Jakarta (ANTARA News) - Anggota Dewan Pembina Partai Demokrat Ahmad Mubarok menilai pemberantasan korupsi di Indonesia sulit dilakukan karena belum adanya komitmen yang kuat dari pemerintah dan masyarakat untuk memberantas korupsi.

"Di Indonesia masih ada tiga wilayah abu-abu yang membuat praktik korupsi sulit diberantas, yakni hukum, politik, dan bisnis," kata Ahmad Mubarok pada diskusi "Reshuffle dan Komitmen Pemberantasan Korupsi" di Jakarta, Minggu.

Pembicara lainnya pada diskusi tersebut adalah pengamat politik dari Lembaga Ilmu Pengetahuan Indonesia Ikrar Nusa Bakti, pengamat politik dari Universitas Kristen Indonesia Margarito Kamis, serta praktisi hukum Ahmad Rifai.

Menurut Mubarok, tiga wilayah abu-abu tersebut sering saling terkait dan menyulitkan pemberantasan korupsi.

Ia mencontohkan, banyak pengusaha yang menjadi politisi dan kemudian bisa mempengaruhi proses hukum.

"Dampaknya, banyak kasus korupsi yang sanksi hukumnya sangat ringan, sehingga tidak membuat jera pelaku korupsi," katanya.

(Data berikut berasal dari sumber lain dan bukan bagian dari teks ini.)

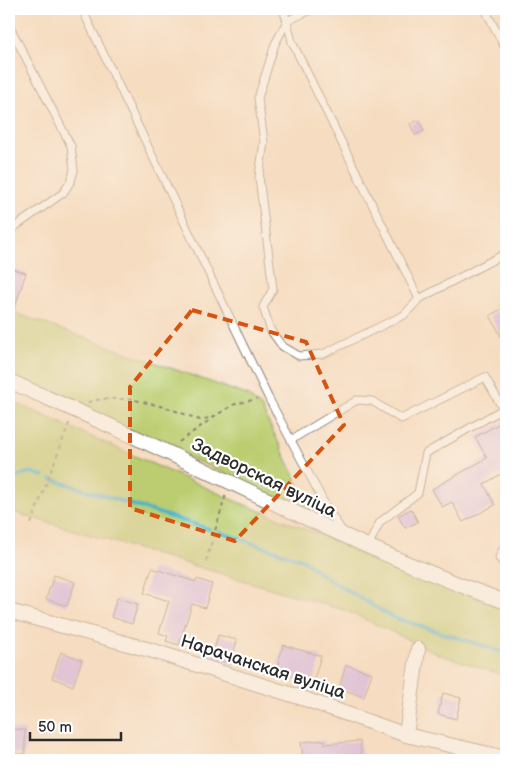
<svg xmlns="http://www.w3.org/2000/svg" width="515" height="769" font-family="'Balsamiq Sans',sans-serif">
	<rect width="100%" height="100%" fill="#fff"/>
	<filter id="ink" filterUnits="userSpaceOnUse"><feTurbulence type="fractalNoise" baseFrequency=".02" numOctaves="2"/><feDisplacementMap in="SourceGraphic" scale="10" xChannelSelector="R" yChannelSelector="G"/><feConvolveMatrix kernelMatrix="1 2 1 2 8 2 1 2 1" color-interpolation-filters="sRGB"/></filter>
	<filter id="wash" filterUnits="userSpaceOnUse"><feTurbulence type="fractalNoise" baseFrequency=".0096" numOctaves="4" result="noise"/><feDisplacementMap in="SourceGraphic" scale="20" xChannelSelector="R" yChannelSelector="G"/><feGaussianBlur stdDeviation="1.12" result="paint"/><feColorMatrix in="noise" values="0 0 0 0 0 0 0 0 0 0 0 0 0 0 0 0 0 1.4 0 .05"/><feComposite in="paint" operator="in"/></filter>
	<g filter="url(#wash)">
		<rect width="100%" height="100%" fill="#f5dcc0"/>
		<path fill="#bbcd70" stroke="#737c4e" d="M9,311L247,395L261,407L313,513L9,377Z
			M9,400L238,502L506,609V676L441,655L347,611L9,511Z"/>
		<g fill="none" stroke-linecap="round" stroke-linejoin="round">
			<path stroke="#49b4c6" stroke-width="4" d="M9,479L30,472L44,476
				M51,479L209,529
				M219,532L304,560L320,574L392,617L506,653"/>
		</g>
		<g id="blocks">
			<path fill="#c7a8f0" d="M419,120L424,131L415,135L410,124Z
				M9,268L26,273L11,319H9Z
				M506,307V346L490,315Z
				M506,420V471L484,484L495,505L463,522L452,502L442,507L432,489L487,458L475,437Z
				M411,509L418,522L405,528L398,516Z
				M152,568L196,582L197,579L212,584L205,608L192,604L179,645L166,641L168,636L159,633L169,601L144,593Z
				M54,575L75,582L67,606L46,599Z
				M117,598L138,604L132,624L111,617Z
				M218,635L237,640L231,664L212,658Z
				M283,645L321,656L313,682L276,672Z
				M61,652L82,660L73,686L52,678Z
				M346,665L372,673L364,697L339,688Z
				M443,693L461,698L456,719L438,714Z
				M9,729L25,730V754H9Z
				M325,740V744L360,741L362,760H303L301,742Z"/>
		</g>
	</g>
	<g filter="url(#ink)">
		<use href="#blocks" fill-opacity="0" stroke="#908476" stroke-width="1"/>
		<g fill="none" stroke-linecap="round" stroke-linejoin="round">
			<g stroke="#908476" stroke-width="9">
				<path id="service" d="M82,9L268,397L328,510L343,532
					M283,9L287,21L275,44L258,98L264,142L259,177L273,289L263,307L271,331L282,346L299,356L323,354L404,315L419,299
					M313,9L287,21L292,42L419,299L506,253
					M485,9L506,50
					M9,25L71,146L74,170L71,181L63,193L9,231
					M291,440L357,400L372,401L401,419L485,377L503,409L426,453L418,493L380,522L368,546
					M506,542L499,558L506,566"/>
			</g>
			<g stroke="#908476" stroke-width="16">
				<path id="minor" d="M9,381C63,405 117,428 171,454C281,506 391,561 506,602
					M9,611L150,650L299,697L406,735L506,758
					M406,735L418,649"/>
			</g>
			<path stroke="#908476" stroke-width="2" stroke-dasharray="4 4" stroke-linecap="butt" d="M88,402L102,399H131L168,408L200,420L213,417L235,404L257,399
				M179,442L211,419
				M31,524L70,421
				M206,561L226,494"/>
			<use href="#service" stroke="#fff" stroke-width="7"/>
			<use href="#minor" stroke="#fff" stroke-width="14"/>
		</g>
	</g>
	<path d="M0 0H515V769H0ZM192,310L306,342L344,425L235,541L130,508V387Z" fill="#f5dcc0" fill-opacity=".55" fill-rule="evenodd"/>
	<path fill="none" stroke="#d5540f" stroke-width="4" stroke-dasharray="10 6" stroke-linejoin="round" d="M192,310L306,342L344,425L235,541L130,508V387Z"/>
	<g text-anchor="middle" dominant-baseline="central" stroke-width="4.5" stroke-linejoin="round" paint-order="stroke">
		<g font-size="18" fill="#2b2b2b" stroke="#fff">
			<text transform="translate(264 478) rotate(26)">Задворская вуліца</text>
			<text transform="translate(263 667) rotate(18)">Нарачанская вуліца</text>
		</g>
	</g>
	<rect width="515" height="769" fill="none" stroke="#fff" stroke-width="30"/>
	<path d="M30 732v8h91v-8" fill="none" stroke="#2b2b2b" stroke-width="2.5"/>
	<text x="38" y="732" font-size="15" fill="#2b2b2b" stroke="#ffffff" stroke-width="4" paint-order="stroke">50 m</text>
</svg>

Apalagi, kata dia, budaya di Indonesia belum mendukung penegakan supremasi hukum dan pemberantasan korupsi.

Azas praduga tak bersalah yang diterapkan dalam sistem hukum di Indonesia, menurut Mubarok, membuat penegakan hukum berjalan kurang efektif.

Ia mencontohkan, di Singapura jika ada pengunjung restoran yang membuang sampah sembarangan, maka yang didenda cukup tinggi adalah pemilik restoran.

"Dengan sistem tersebut, pemilik restoran dan seluruh warga berusaha menegakkan disiplin dan mematuhi hukum," katanya.

Kemudian di China, menurut dia, pemberantasan korupsi bisa dilakukan dengan penerapan sanksi hukum yang berat, sehingga membuat efek jera terhadap pelaku korupsi.

Mubarok menambahkan, Pemerintah China terus menerapkan sanksi hukum yang berat secara konsisten sehingga menumbuhkan komitmen yang kuat di antara pemerintah dan masyarakat dalam pemberantasan korupsi.

"Dampak positif yang diperoleh China, dalam waktu sekitar 20 tahun, China sudah tumbuh menjadi negara kaya," kata Mubarok.